• **Text**:
While long running surveys such as the CPS continue to serve as invaluable sources of information on the relative conditions of men and women, the growing availability of administrative data has opened new opportunities for documentation of inequalities and identification of the reasons behind these. For instance, the ability to track individuals throughout their work history before and after the arrival of their first child has allowed researchers to compare the trajectories of women’s and men’s earnings, wages and working hours. This comparison has revealed the existence of the so-called “child penalty”, with women experiencing a drop in their labor market position relative to their male partners after the birth of their first child, and with the gap persisting for many years. Strikingly, this penalty has been estimated in some of the most gender-equal countries in the world, such as Sweden (Angelov et al., 2016) and Denmark (Kleven et al., 2019), two countries which have spearheaded collecting and making rich administrative data available to researchers.

Another area where individual register data has proven invaluable is in the study of the so-called “glass ceiling”, i.e., the sharply increasing differences between men and women when it comes to pay as well as representation in the very top of the income distribution. In a seminal study by Albrecht et al. (2003), individual earnings for men and women were compared and differences were found to be markedly higher (with men earning much more) when comparing men in the top of the male income distribution with women in the top of the female income distribution. Also making use of Swedish registry data, Boschini et al. (2020) study a related question, namely the evolution of the share of women in the top of the income distribution. In line with other glass-ceiling results, they demonstrate that the share of women in the top is small, and that it gets smaller the higher one looks, , although it has increased over time. Decomposing incomes into labor earnings and capital income they also show that while women seem to be catching up in the labor income distribution, they clearly lag in the capital income distribution. Also, the income profile of the partners of high-income men and high-income women are strikingly different. Most high-income women have high-income partners, while the opposite is not true for high-income men.

• **Tasks to carry out**:
**A)** Answer these questions about the text on gender gaps in earnings:
(i) In which two countries, named as among the most gender-equal in the world, has the "child penalty" been estimated?
(ii) Which study is called seminal in the research on the "glass ceiling"?
(iii) In which income distribution do women clearly lag, according to Boschini et al. (2020)?
**B)** Extend the text on gender gaps in earnings, picking up after its final sentence.
The entries are not needed for the tasks that concern the text on gender gaps in earnings.

• **Given information**:
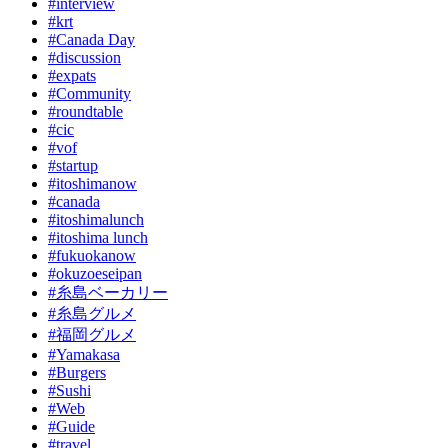
#interview
#krt
#Canada Day
#discussion
#expats
#Community
#roundtable
#cic
#vof
#startup
#itoshimanow
#canada
#itoshimalunch
#itoshima lunch
#fukuokanow
#okuzoeseipan
#糸島ベーカリー
#糸島グルメ
#福岡グルメ
#Yamakasa
#Burgers
#Sushi
#Web
#Guide
#travel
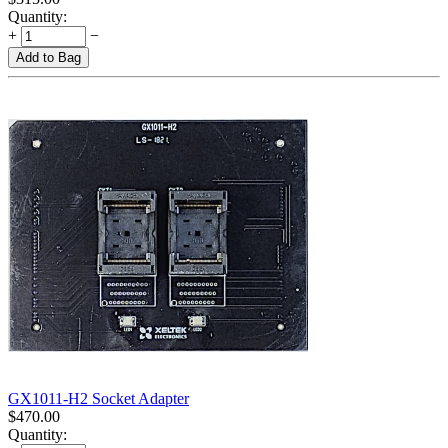
Quantity:
+
−
Add to Bag
GX1011-H2 Socket Adapter
$
470.00
Quantity:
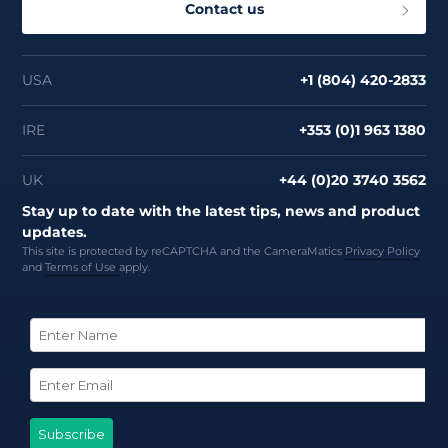
Contact us
USA
+1 (804) 420-2833
IRE
+353 (0)1 963 1380
UK
+44 (0)20 3740 3562
Stay up to date with the latest tips, news and product
updates.
This site is protected by reCAPTCHA and the CameraMatics
Privacy Policy
and
Terms of Use
apply.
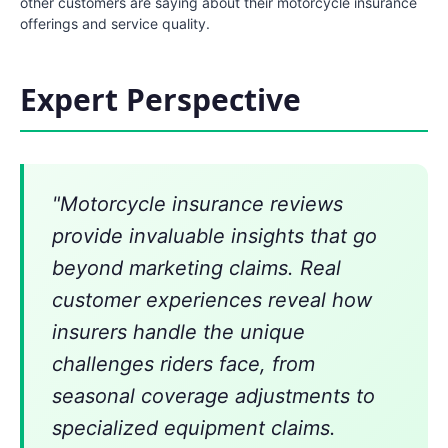
other customers are saying about their motorcycle insurance
offerings and service quality.
Expert Perspective
"Motorcycle insurance reviews
provide invaluable insights that go
beyond marketing claims. Real
customer experiences reveal how
insurers handle the unique
challenges riders face, from
seasonal coverage adjustments to
specialized equipment claims.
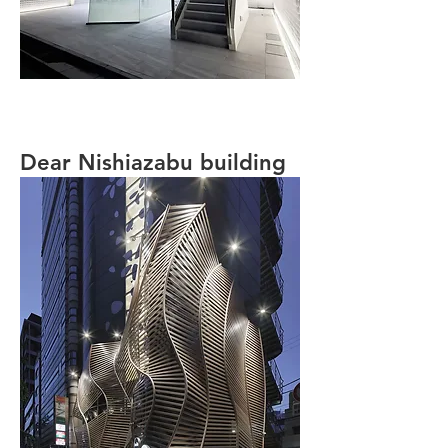
Dear Nishiazabu building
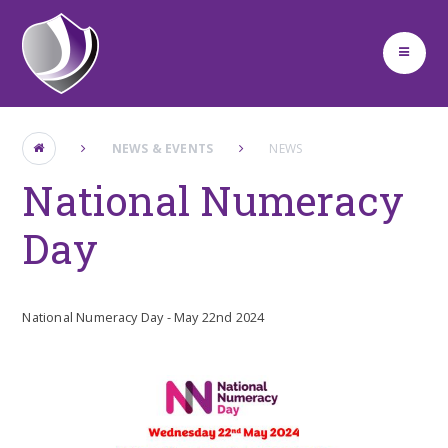
Skip to content ↓
NEWS & EVENTS
NEWS
National Numeracy
Day
National Numeracy Day - May 22nd 2024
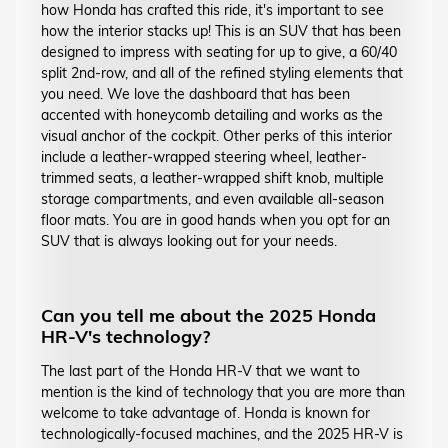
how Honda has crafted this ride, it's important to see
how the interior stacks up! This is an SUV that has been
designed to impress with seating for up to give, a 60/40
split 2nd-row, and all of the refined styling elements that
you need. We love the dashboard that has been
accented with honeycomb detailing and works as the
visual anchor of the cockpit. Other perks of this interior
include a leather-wrapped steering wheel, leather-
trimmed seats, a leather-wrapped shift knob, multiple
storage compartments, and even available all-season
floor mats. You are in good hands when you opt for an
SUV that is always looking out for your needs.
Can you tell me about the 2025 Honda
HR-V's technology?
The last part of the Honda HR-V that we want to
mention is the kind of technology that you are more than
welcome to take advantage of. Honda is known for
technologically-focused machines, and the 2025 HR-V is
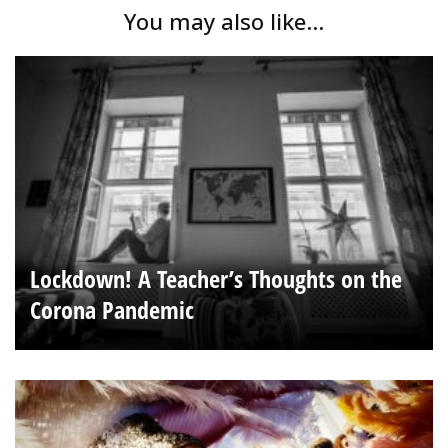
You may also like...
Lockdown! A Teacher’s Thoughts on the
Corona Pandemic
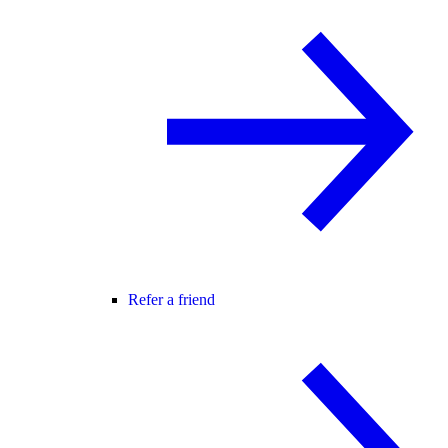
Refer a friend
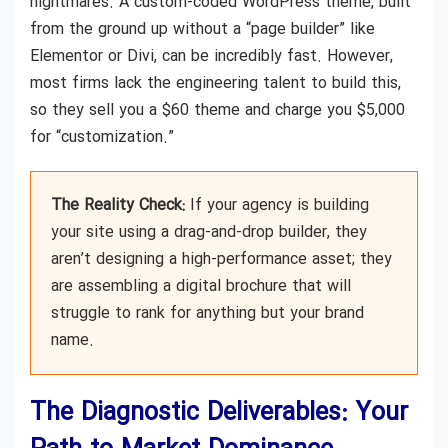
nightmares. A custom-coded WordPress theme, built
from the ground up without a “page builder” like
Elementor or Divi, can be incredibly fast. However,
most firms lack the engineering talent to build this,
so they sell you a $60 theme and charge you $5,000
for “customization.”
The Reality Check:
If your agency is building
your site using a drag-and-drop builder, they
aren’t designing a high-performance asset; they
are assembling a digital brochure that will
struggle to rank for anything but your brand
name.
The Diagnostic Deliverables: Your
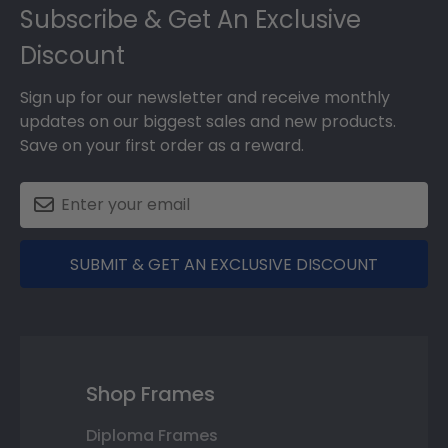
Subscribe & Get An Exclusive
Discount
Sign up for our newsletter and receive monthly
updates on our biggest sales and new products.
Save on your first order as a reward.
SUBMIT & GET AN EXCLUSIVE DISCOUNT
Shop Frames
Diploma Frames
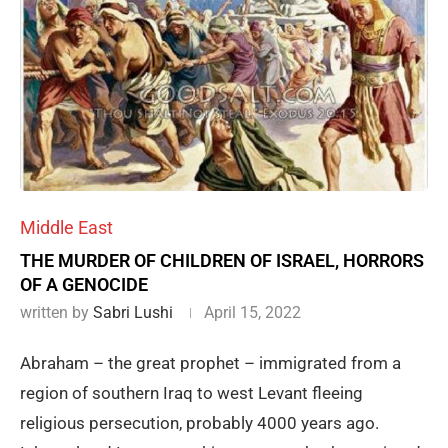
Middle East
THE MURDER OF CHILDREN OF ISRAEL, HORRORS
OF A GENOCIDE
written by
Sabri Lushi
April 15, 2022
Abraham – the great prophet – immigrated from a
region of southern Iraq to west Levant fleeing
religious persecution, probably 4000 years ago.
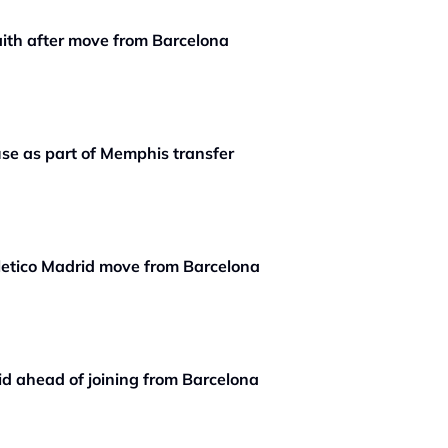
aith after move from Barcelona
se as part of Memphis transfer
etico Madrid move from Barcelona
id ahead of joining from Barcelona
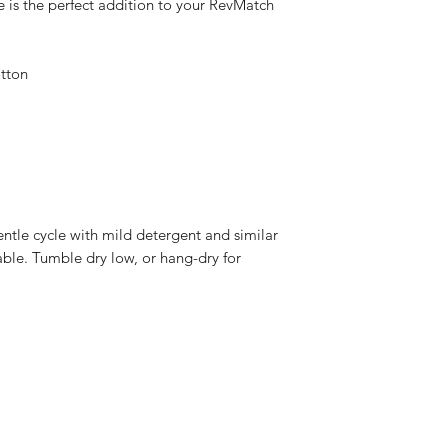
is the perfect addition to your RevMatch 
tton 
ntle cycle with mild detergent and similar 
able. Tumble dry low, or hang-dry for 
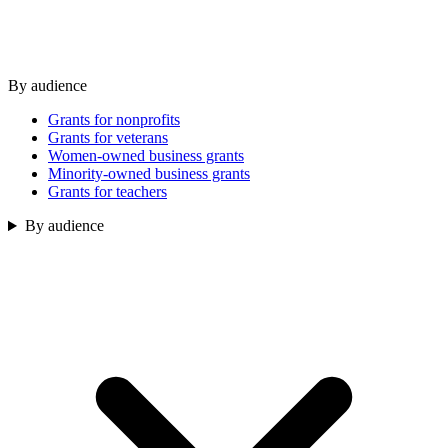
By audience
Grants for nonprofits
Grants for veterans
Women-owned business grants
Minority-owned business grants
Grants for teachers
By audience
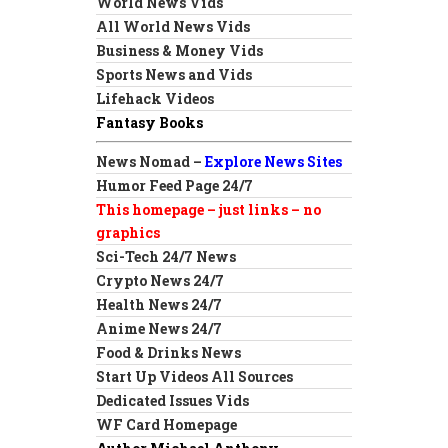
World News Vids
All World News Vids
Business & Money Vids
Sports News and Vids
Lifehack Videos
Fantasy Books
News Nomad –
Explore News Sites
Humor Feed Page 24/7
This homepage – just links – no
graphics
Sci-Tech 24/7 News
Crypto News 24/7
Health News 24/7
Anime News 24/7
Food & Drinks News
Start Up Videos All Sources
Dedicated Issues Vids
WF Card Homepage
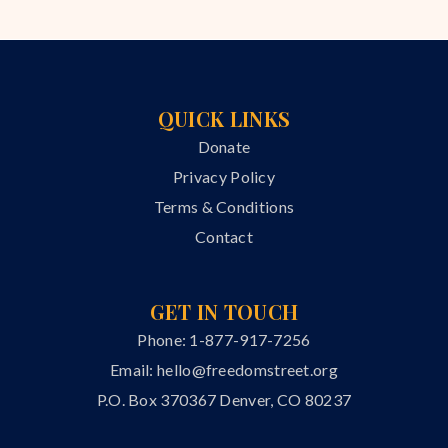
QUICK LINKS
Donate
Privacy Policy
Terms & Conditions
Contact
GET IN TOUCH
Phone: 1-877-917-7256
Email:
hello@freedomstreet.org
P.O. Box 370367 Denver, CO 80237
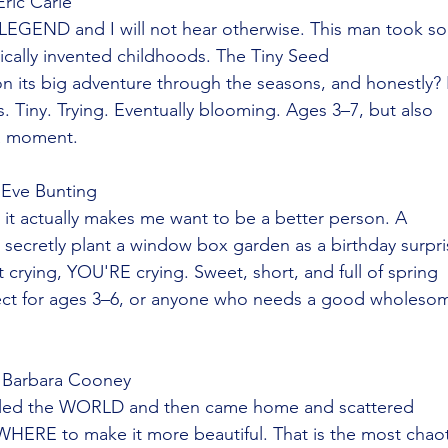
Eric Carle
a LEGEND and I will not hear otherwise. This man took s
ically invented childhoods. The Tiny Seed
 on its big adventure through the seasons, and honestly? I
s. Tiny. Trying. Eventually blooming. Ages 3–7, but also
a moment.
 Eve Bunting
it actually makes me want to be a better person. A
ad secretly plant a window box garden as a birthday surpr
 crying, YOU'RE crying. Sweet, short, and full of spring
ect for ages 3–6, or anyone who needs a good wholeso
 Barbara Cooney
eled the WORLD and then came home and scattered
HERE to make it more beautiful. That is the most chaot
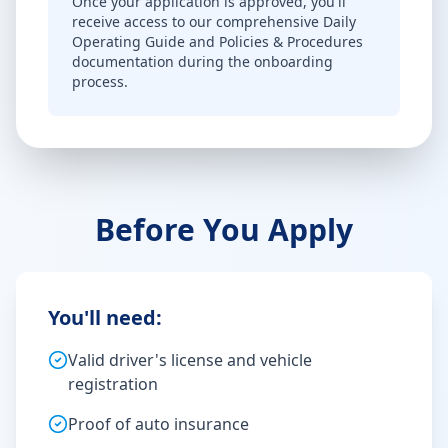
Once your application is approved, you'll
receive access to our comprehensive Daily
Operating Guide and Policies & Procedures
documentation during the onboarding
process.
Before You Apply
You'll need:
Valid driver's license and vehicle
registration
Proof of auto insurance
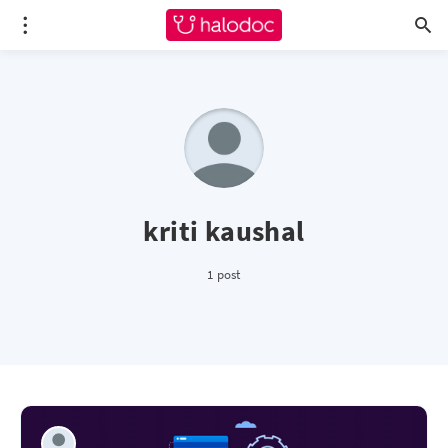
kriti kaushal
1 post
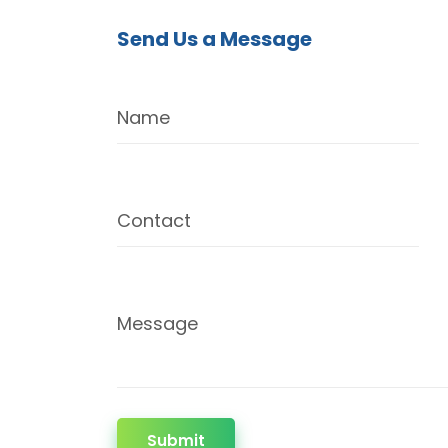
Send Us a Message
Name
Contact
Message
Submit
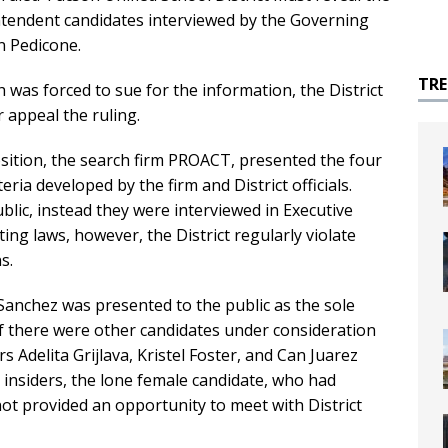
ntendent candidates interviewed by the Governing
n Pedicone.
TR
h was forced to sue for the information, the District
 appeal the ruling.
position, the search firm PROACT, presented the four
ria developed by the firm and District officials.
lic, instead they were interviewed in Executive
ing laws, however, the District regularly violate
s.
Sanchez was presented to the public as the sole
t if there were other candidates under consideration
Adelita Grijlava, Kristel Foster, and Can Juarez
t insiders, the lone female candidate, who had
t provided an opportunity to meet with District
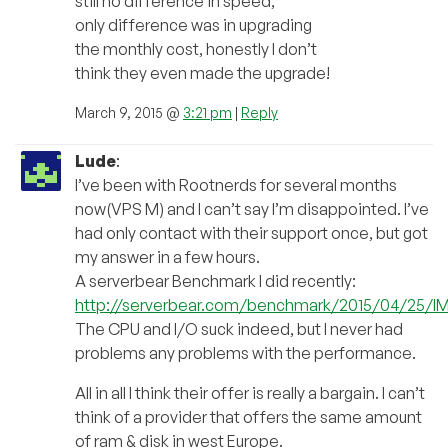
still no difference in speed,
only difference was in upgrading
the monthly cost, honestly I don’t
think they even made the upgrade!
March 9, 2015 @
3:21 pm
|
Reply
Lude
:
I’ve been with Rootnerds for several months
now(VPS M) and I can’t say I’m disappointed. I’ve
had only contact with their support once, but got
my answer in a few hours.
A serverbear Benchmark I did recently:
http://serverbear.com/benchmark/2015/04/25/l
The CPU and I/O suck indeed, but I never had
problems any problems with the performance.
All in all I think their offer is really a bargain. I can’t
think of a provider that offers the same amount
of ram & disk in west Europe.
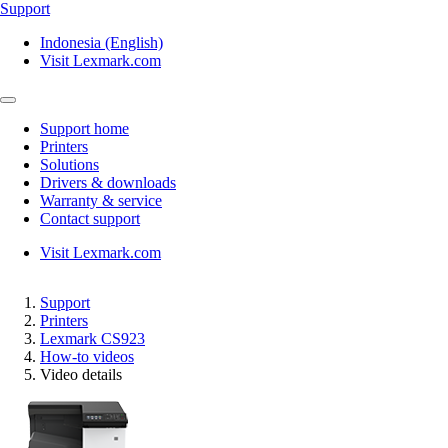
Support
Indonesia (English)
Visit Lexmark.com
Support home
Printers
Solutions
Drivers & downloads
Warranty & service
Contact support
Visit Lexmark.com
Support
Printers
Lexmark CS923
How-to videos
Video details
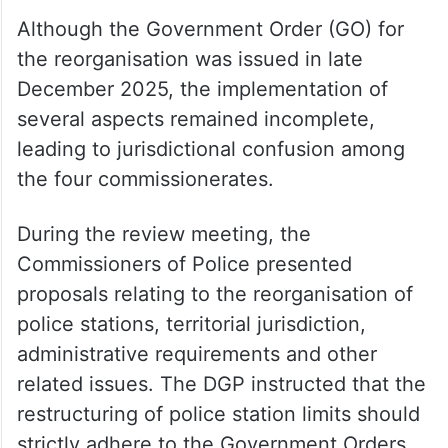
Although the Government Order (GO) for
the reorganisation was issued in late
December 2025, the implementation of
several aspects remained incomplete,
leading to jurisdictional confusion among
the four commissionerates.
During the review meeting, the
Commissioners of Police presented
proposals relating to the reorganisation of
police stations, territorial jurisdiction,
administrative requirements and other
related issues. The DGP instructed that the
restructuring of police station limits should
strictly adhere to the Government Orders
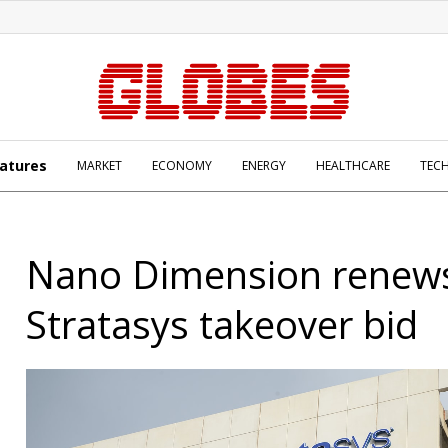
atures
MARKET
ECONOMY
ENERGY
HEALTHCARE
TEC
Nano Dimension renew
Stratasys takeover bid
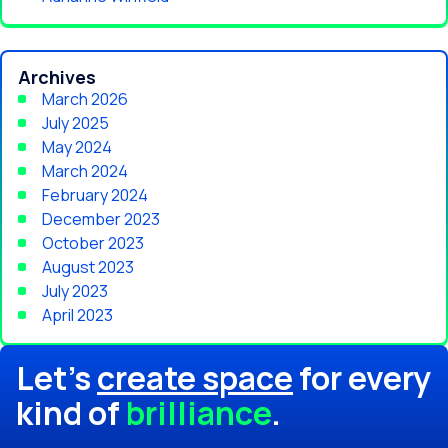
Archives
March 2026
July 2025
May 2024
March 2024
February 2024
December 2023
October 2023
August 2023
July 2023
April 2023
Let's
create space
for every
kind of
brilliance
.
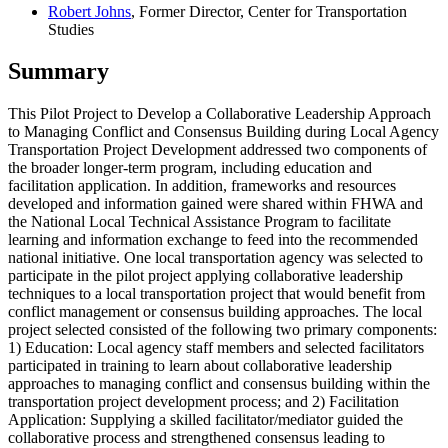
Robert Johns
, Former Director, Center for Transportation
Studies
Summary
This Pilot Project to Develop a Collaborative Leadership Approach
to Managing Conflict and Consensus Building during Local Agency
Transportation Project Development addressed two components of
the broader longer-term program, including education and
facilitation application. In addition, frameworks and resources
developed and information gained were shared within FHWA and
the National Local Technical Assistance Program to facilitate
learning and information exchange to feed into the recommended
national initiative. One local transportation agency was selected to
participate in the pilot project applying collaborative leadership
techniques to a local transportation project that would benefit from
conflict management or consensus building approaches. The local
project selected consisted of the following two primary components:
1) Education: Local agency staff members and selected facilitators
participated in training to learn about collaborative leadership
approaches to managing conflict and consensus building within the
transportation project development process; and 2) Facilitation
Application: Supplying a skilled facilitator/mediator guided the
collaborative process and strengthened consensus leading to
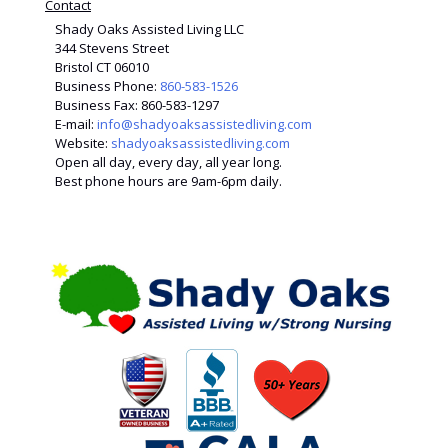
Contact
Shady Oaks Assisted Living LLC
344 Stevens Street
Bristol CT 06010
Business Phone:
860-583-1526
Business Fax: 860-583-1297
E-mail:
info@shadyoaksassistedliving.com
Website:
shadyoaksassistedliving.com
Open all day, every day, all year long.
Best phone hours are 9am-6pm daily.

• **Answer set**:
**A)**
(i) Sweden and Denmark.
(ii) Albrecht et al. (2003).
(iii) The capital income distribution.

**B)**
Differences in the economic position of men and women reflected in the above examples can have their origin much before the time individuals enter the labor market. They can be driven by differences in schooling opportunities, as well as other forms of early life investments, to the extent that even much of what is perceived as choices or preferences later in life are in fact results of these subtle early life disadvantages for women. While these have largely diminished in the global North, there is a growing number of studies documenting these differences in the global South. Jayachandran and Pande (2017) examine the impact of son preference, a widespread cultural practice for example in India, on child health and development. The study leverages a simple, standardized, and broadly available indicator – the height of children – which is measured at routine health checks and included in many population surveys, such as the Demographic and Health Surveys (DHS). Additionally, their use of a natural experiment, based on the birth order of children, helps to establish a causal relationship between eldest son preference and nutritional disparities that have long-term developmental consequences among subsequent children, not only for girls but for Indian children on average. Findings like these underscore the importance of gender equality not only as a fundamental value but also as a crucial factor in promoting growth and development at the societal level.

The social costs of gender inequality have also motivated the growing research interest in gender-based violence and crime. Given the specific challenges associated with these topics – such as the clandestine and underreported nature of these acts but also the consideration for victims’ confidentiality and safety – studies in this area has required researchers to develop and apply innovative tools and data collection methods. In this framework list experiments have emerged as a methodology allowing respondents to disclose sensitive or socially undesirable attitudes indirectly, reducing the likelihood of the so-called social desirability bias in survey reporting. In a list experiment, respondents are presented with a set of statements or behaviors and asked to indicate their agreement or engagement with these. Among listed items, one is considered “sensitive” and is included only for a randomly selected subset of respondents. By comparing the average number of items agreed with by the entire sample to a control group that did not get the sensitive item, researchers can estimate the proportion of respondents who agreed with or engaged in the sensitive behavior or opinion. Kuklinski et al. (1997) is one of the pioneering contributions in this area, estimating the proportion of voters who harbored racial prejudices but who may have been unwilling to admit it in a direct survey question. List experiments have since become a widely used tool in political science and economics and have helped in the advancement of our understanding of gender-based violence (Peterman et al., 2018). Given the strong assumptions underlying the analysis the method has not become the ”statistical truth serum” it was at some point considered to be. However, list experiments have broadened the analytical opportunities in an area plagued by significant informational and data challenges.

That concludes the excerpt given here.